Commissione Ue: presentata la tabella di marcia di RePower Eu
Le tappe per porre fine alla dipendenza da gas e petrolio russi, dismettendo anche l’energia nucleare, e garantire stabilità di approvvigionamento e prezzi in tutta l’Unione
Presentata ieri, 6 maggio, a Strasburgo dalla Commissione europea la tabella di marcia del piano RePowerEu, che «spiana la strada per garantire la piena indipendenza energetica dell’Ue dalla Russia». Stop all’importazione di gas e petrolio, quindi, ma anche dismissione graduale dell’energia nucleare russa, «garantendo al contempo la stabilità dell’approvvigionamento energetico e dei prezzi in tutta l’Unione». Si tratta di fare fronte a quella che viene definita «una minaccia per la sicurezza». Nonostante infatti i progressi compiuti nell’ambito di RePoweEu e attraverso le sanzioni, dall’invasione russa dell’Ucraina, «nel 2024 l’Ue ha registrato una ripresa delle importazioni di gas russo – precisano dalla Commissione -. Sono pertanto necessarie azioni più coordinate».
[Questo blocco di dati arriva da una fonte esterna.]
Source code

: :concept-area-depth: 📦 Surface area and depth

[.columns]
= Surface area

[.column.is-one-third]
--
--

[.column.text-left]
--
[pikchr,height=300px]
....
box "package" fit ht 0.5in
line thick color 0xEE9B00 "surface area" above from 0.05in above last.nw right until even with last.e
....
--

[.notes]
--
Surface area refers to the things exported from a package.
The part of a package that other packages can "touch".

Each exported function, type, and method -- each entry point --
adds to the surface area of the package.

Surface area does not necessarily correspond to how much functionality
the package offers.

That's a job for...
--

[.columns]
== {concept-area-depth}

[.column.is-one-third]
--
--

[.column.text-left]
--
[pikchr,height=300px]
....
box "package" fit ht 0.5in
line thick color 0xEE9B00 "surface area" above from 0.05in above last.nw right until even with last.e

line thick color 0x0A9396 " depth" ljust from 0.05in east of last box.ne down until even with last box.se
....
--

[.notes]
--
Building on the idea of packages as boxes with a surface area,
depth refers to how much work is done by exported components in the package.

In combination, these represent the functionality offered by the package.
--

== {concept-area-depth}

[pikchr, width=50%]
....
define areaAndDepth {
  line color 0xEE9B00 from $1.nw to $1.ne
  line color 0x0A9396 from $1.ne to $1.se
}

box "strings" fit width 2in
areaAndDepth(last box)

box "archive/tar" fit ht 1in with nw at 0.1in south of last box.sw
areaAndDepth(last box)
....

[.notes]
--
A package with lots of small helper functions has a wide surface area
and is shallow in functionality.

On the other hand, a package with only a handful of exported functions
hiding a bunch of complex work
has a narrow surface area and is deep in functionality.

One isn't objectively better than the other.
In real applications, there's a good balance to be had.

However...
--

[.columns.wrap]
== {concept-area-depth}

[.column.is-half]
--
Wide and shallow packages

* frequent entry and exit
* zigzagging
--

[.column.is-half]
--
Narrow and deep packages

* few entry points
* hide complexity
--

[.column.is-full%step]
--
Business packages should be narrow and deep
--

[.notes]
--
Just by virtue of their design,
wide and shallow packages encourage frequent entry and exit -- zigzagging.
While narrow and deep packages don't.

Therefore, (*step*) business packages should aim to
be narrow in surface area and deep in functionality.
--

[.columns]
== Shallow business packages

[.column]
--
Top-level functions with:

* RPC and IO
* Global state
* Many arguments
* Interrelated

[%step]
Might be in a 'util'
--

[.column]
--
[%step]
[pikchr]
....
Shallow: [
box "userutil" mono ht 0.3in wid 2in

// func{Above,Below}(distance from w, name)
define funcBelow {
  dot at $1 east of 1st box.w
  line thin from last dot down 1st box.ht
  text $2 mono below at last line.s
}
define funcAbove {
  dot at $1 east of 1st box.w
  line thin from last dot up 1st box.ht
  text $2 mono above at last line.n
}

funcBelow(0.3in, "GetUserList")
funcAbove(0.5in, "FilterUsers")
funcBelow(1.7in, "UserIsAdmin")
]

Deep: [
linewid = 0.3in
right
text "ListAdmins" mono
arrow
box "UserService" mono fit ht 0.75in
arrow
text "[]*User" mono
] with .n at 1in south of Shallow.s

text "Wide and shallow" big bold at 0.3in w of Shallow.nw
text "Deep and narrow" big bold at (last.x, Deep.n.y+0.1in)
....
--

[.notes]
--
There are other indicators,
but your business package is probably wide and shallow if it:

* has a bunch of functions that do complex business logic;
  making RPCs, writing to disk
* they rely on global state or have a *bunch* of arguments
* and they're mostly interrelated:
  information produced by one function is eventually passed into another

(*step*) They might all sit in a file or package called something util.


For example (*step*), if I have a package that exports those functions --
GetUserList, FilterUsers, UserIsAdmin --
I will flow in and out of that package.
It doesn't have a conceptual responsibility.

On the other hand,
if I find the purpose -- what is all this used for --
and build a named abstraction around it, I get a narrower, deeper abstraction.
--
Per la presidente Ursula von der Leyen, «la guerra in Ucraina ha brutalmente messo in luce i rischi di ricatto, coercizione economica e shock dei prezzi. Con RePowerEu abbiamo diversificato il nostro approvvigionamento energetico e ridotto drasticamente la precedente dipendenza dell’Europa dai combustibili fossili russi – ha rivendicato -. È giunto il momento che l’Europa interrompa completamente i suoi legami energetici con un fornitore inaffidabile. E l’energia che arriva nel nostro continente non dovrebbe pagare per una guerra di aggressione contro l’Ucraina. Lo dobbiamo ai nostri cittadini, alle nostre imprese e ai nostri coraggiosi amici ucraini», ha aggiunto.
Nel dettaglio, la tabella di marcia illustrata ieri stabilisce una graduale rimozione del petrolio, del gas e dell’energia nucleare russi dai mercati dell’Ue, «che avverrà in modo coordinato e sicuro man mano che avanzeremo nella nostra transizione energetica». L’obiettivo è quello di «preservare la sicurezza dell’approvvigionamento energetico, limitando nel contempo qualsiasi impatto sui prezzi e sui mercati».
Si prevede una crescita rapida, a partire dal 2025, delle forniture globali di Gnl (gas naturale liquefatto), mentre la domanda di gas diminuirà. «Con la piena attuazione del quadro per la transizione energetica e del piano d’azione per l’energia a prezzi accessibili, l’Ue dovrebbe sostituire fino a 100 miliardi di metri cubi di gas naturale entro il 2030, il che significa una diminuzione della domanda di 40-50 miliardi di m3 entro il 2027. Allo stesso tempo, le capacità di Gnl dovrebbero aumentare di circa 200 miliardi di m3 entro il 2028, ossia cinque volte di più delle attuali importazioni di gas russo dell’Ue». Si attendono, per il mese di giugno, le proposte legislative della Commissione.